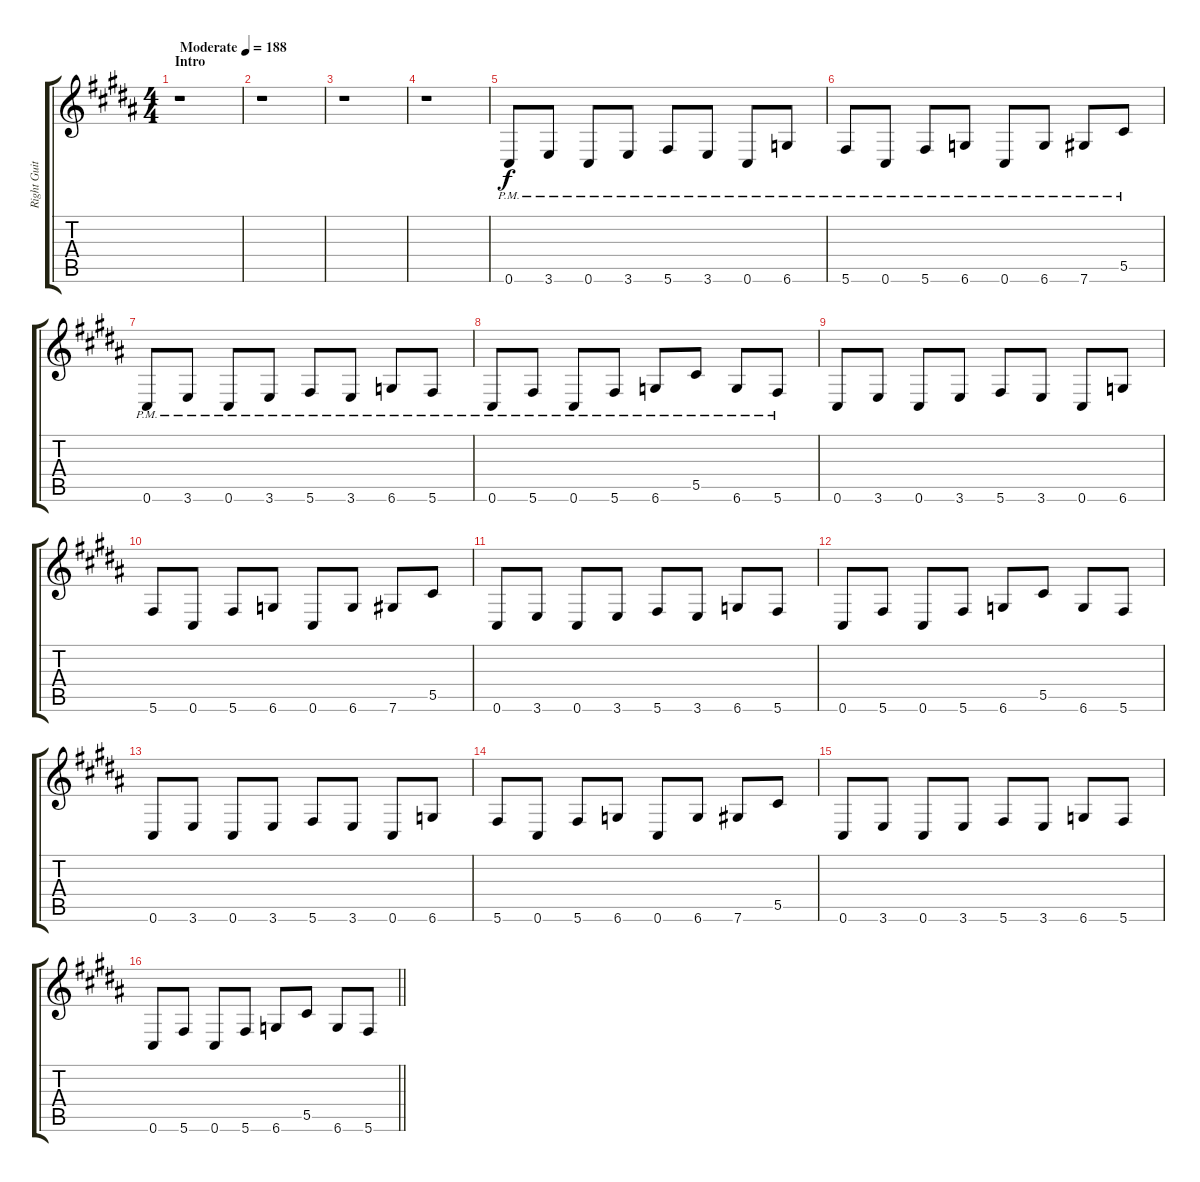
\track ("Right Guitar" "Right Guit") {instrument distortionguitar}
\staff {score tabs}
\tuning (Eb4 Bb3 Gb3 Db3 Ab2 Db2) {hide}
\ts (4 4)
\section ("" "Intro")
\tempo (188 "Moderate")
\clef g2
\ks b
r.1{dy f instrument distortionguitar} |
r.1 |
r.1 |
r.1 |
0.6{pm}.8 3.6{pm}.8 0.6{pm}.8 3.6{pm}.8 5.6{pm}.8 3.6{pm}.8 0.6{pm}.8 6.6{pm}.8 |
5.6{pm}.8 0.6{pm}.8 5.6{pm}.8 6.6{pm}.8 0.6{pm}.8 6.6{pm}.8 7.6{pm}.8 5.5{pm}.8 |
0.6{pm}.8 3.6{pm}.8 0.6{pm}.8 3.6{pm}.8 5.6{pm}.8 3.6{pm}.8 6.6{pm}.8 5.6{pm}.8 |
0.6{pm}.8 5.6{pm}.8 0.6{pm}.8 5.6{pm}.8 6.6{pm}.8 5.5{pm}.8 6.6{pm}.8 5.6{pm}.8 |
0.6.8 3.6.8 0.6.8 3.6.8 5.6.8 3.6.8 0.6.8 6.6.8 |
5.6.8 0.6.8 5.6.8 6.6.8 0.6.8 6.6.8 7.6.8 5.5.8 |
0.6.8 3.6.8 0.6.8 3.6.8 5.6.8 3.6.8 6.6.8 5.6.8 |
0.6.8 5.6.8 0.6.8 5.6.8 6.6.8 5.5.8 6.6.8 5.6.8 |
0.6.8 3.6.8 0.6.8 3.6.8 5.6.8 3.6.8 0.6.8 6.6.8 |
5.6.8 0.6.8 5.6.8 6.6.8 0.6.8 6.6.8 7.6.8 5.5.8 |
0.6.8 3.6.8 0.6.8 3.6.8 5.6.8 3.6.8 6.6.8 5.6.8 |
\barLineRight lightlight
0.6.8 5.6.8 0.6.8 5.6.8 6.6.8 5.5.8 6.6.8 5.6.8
____________________
_GIVEN REQUEST_: List each line in the entries above that contains the string "distortionguitar".

_FINAL ANSWER_:
\track ("Right Guitar" "Right Guit") {instrument distortionguitar}
r.1{dy f instrument distortionguitar} |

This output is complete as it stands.